* [Set of tasks]
• A. In the electoral college text, which Federalist Paper is Alexander Hamilton quoted from?
• B. Please copy the part of the electoral college text that opens with the words containing "When, and if, the" and closes with "and judicious attention.", putting "Ohio" in place of "Florida".

* [Supplied passage]

****************************************

The purpose of the electoral college was to do exactly what we see it about to do in the year 2000 election. It will chose the person that the STATES believe will make the best executive. As Alexander Hamilton put it in Federalist Paper 68:

"It was also peculiarly desirable to afford as little opportunity as possible to tumult and disorder. This evil was not least to be dreaded in the election of a magistrate, who was to have so important an agency in the administration of the government as the President of the United States. But the precautions which have been so happily concerted in the system under consideration, promise an effectual security against this mischief. The choice of SEVERAL, to form an intermediate body of electors, will be much less apt to convulse the community with any extraordinary or violent movements, than the choice of ONE who was himself to be the final object of the public wishes. And as the electors, chosen in each State, are to assemble and vote in the State in which they are chosen, this detached and divided situation will expose them much less to heats and ferments, which might be communicated from them to the people, than if they were all to be convened at one time, in one place."

When, and if, the State of Florida can figure out who its electors will be, they will meet in Florida and vote for the president. The Electoral college is designed to cut down on the "tumult and disorder," which is being so clearly demonstrated in Florida. Hamilton went on to say:

"Nothing was more to be desired than that every practicable obstacle should be opposed to cabal, intrigue, and corruption. These most deadly adversaries of republican government might naturally have been expected to make their approaches from more than one quarter, but chiefly from the desire in foreign powers to gain an improper ascendant in our councils. How could they better gratify this, than by raising a creature of their own to the chief magistracy of the Union? But the convention have guarded against all danger of this sort, with the most provident and judicious attention.

This was written more than 200 years before the millions of dollars sent by foreign nationals to the Clinton-Gore campaign finance fund in 1992 and 1996. We are still trying to figure out just exactly WHAT sort of "improper ascendant to our councils" resulted from the cabal, intrigue and corruption of those elections.

****************************************

* [Given data]

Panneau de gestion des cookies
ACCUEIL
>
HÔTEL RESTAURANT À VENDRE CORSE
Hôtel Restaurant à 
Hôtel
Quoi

****************************************

* [Exercise solutions]
• A. Federalist Paper 68

• B.
When, and if, the State of Ohio can figure out who its electors will be, they will meet in Ohio and vote for the president. The Electoral college is designed to cut down on the "tumult and disorder," which is being so clearly demonstrated in Ohio. Hamilton went on to say:

"Nothing was more to be desired than that every practicable obstacle should be opposed to cabal, intrigue, and corruption. These most deadly adversaries of republican government might naturally have been expected to make their approaches from more than one quarter, but chiefly from the desire in foreign powers to gain an improper ascendant in our councils. How could they better gratify this, than by raising a creature of their own to the chief magistracy of the Union? But the convention have guarded against all danger of this sort, with the most provident and judicious attention.